Lors du lancement de produit c’est différent, on ne sait pas trop comment le produit sera reçu alors, oui, on peut vouloir investir une somme considérable mais les lancements à succès sont l’exception plutôt que la règle. Les « anti-marketing » sont bons pour identifier les exemples de succès mais moins bons pour voir les échecs qui sont pourtant plus nombreux (80%?).
@Czar
Comment le Canada subventionne les médicaments? Le fédéral paye 50% de leur développement?
Frank de 2 manieres
Premierement en effet, il existe des credit d’impot en R&D auxquelles les pharmas sont elligibles.
Deuxiemement, lorsqu’au Quebec on oblige par une loi a soit prendre une assurance privee soit contribuer a l’assurance gouvernementale on se trouve a faire de l’Etat le plus gros acheteur de medicament. Et comme dans toute les business du monde, quand c’est l’etat le client, je sais pas pourquoi (ironie de ma part), les prix sont toujours gonfles.

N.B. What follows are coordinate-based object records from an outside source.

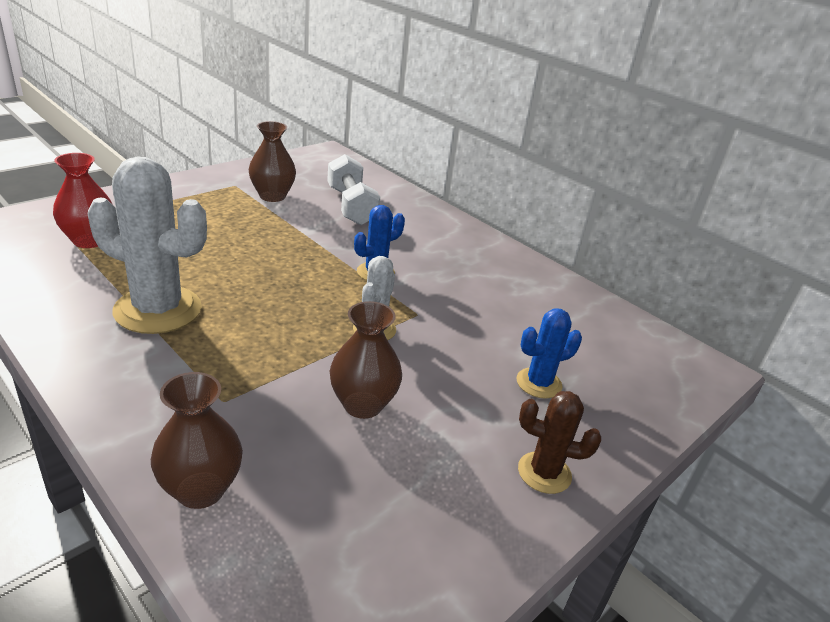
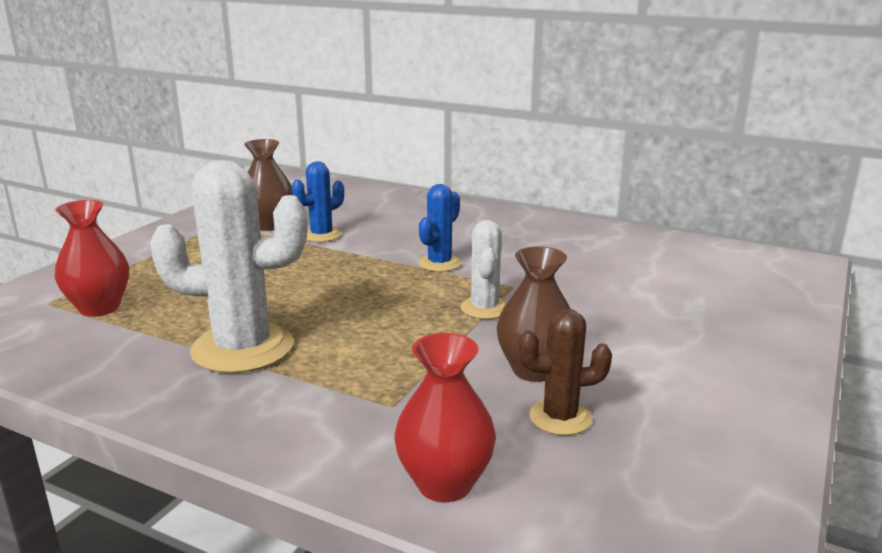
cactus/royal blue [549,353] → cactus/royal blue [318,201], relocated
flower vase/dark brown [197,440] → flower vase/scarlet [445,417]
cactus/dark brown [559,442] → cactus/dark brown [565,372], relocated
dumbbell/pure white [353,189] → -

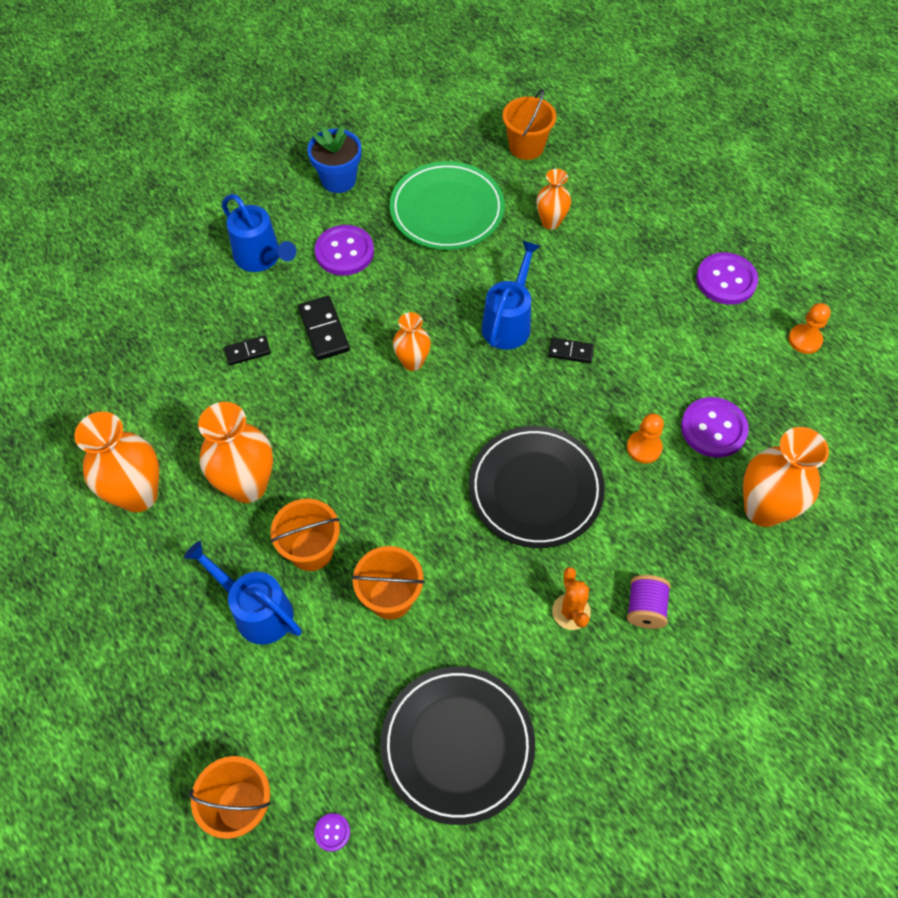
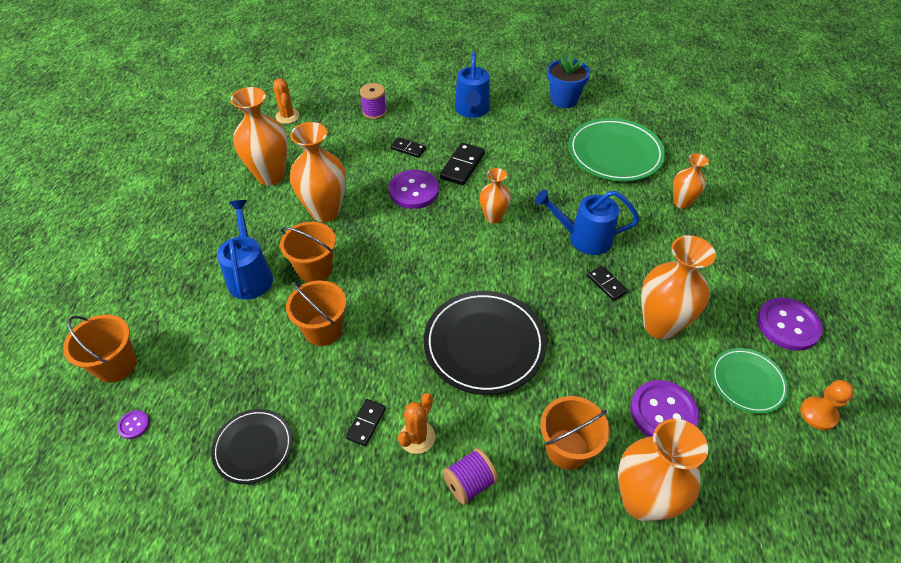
dinner plate/jet-black [457,745] → dinner plate/jet-black [252,446], x0.58
- → cactus/orange [286,101]
- → domino tile/jet-black [365,422]
- → reel of thread/royal purple [373,101]
button/royal purple [344,250] → button/royal purple [414,189], relocated
watering pot/royal blue [511,295] → watering pot/royal blue [587,222], 150 degrees counterclockwise
bucket/orange [529,124] → bucket/orange [575,433], relocated
- → flower vase/orange [678,287]
- → dinner plate/leaf-green [750,381]
chess pawn/orange [645,438] → -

Les crédits R&D sont vraiment mineurs dans les finances de la grande pharma. Pour les biotechs c’est une autre chose mais là on parle de produits très spécialisés dont à peine 2-3% finissent par être comercialisés au Canada.
L’État subventionne les patients, pas les compagnies. Ce n’est pas forcément une mauvaise chose, sinon plein de produits ne seraient pas accessibles au plus grand nombre, parce que oui, pour récupérer les 500-2000M$ que peut coûter un nouveau produit (un vrai nouveau produit, une New Molecular Entity, on s’entend), bin on peut pas le vendre pour 10 cents par jour, surtout si on parle d’un produit dont le bassin de malades est petit (disons moins de 1M de personnes en Occident).

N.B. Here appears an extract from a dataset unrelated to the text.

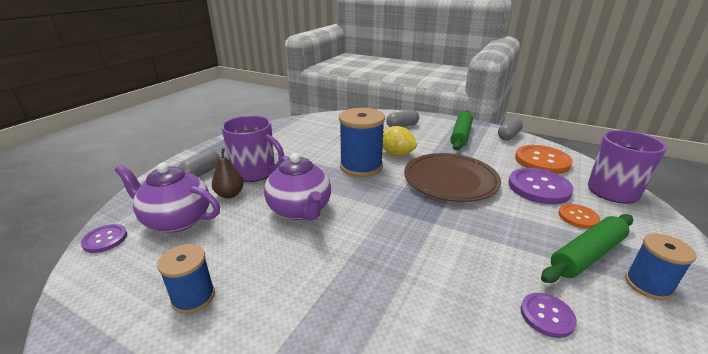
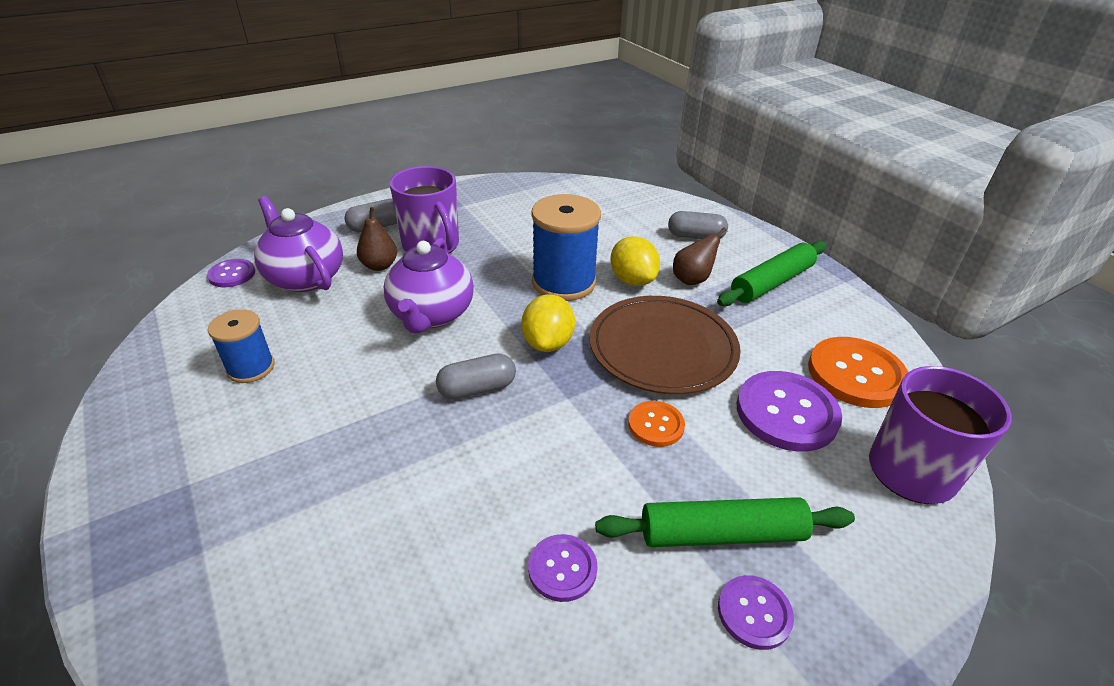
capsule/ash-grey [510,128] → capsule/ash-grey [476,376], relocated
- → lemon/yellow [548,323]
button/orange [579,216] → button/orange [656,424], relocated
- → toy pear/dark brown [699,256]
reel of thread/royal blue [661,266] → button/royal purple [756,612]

En passant, la FDA performe mieux depuis quelques années, depuis qu’elle exige des user fees de plusieurs centaines de milliers de dollars pour regarder un nouveau produit.
Et Santé Canada s’est fixé comme objectif d’être l’agence réglementaire la plus sévère au monde. Trop c’est comme pas assez, sommes-nous tentés de lui dire. Il vaudrait mieux parfois que l’on produise au sud de la frontière et ainsi échapper à une couche réglementaire de plus que nos concurrents américains (car oui, notre plus gros marché est américain).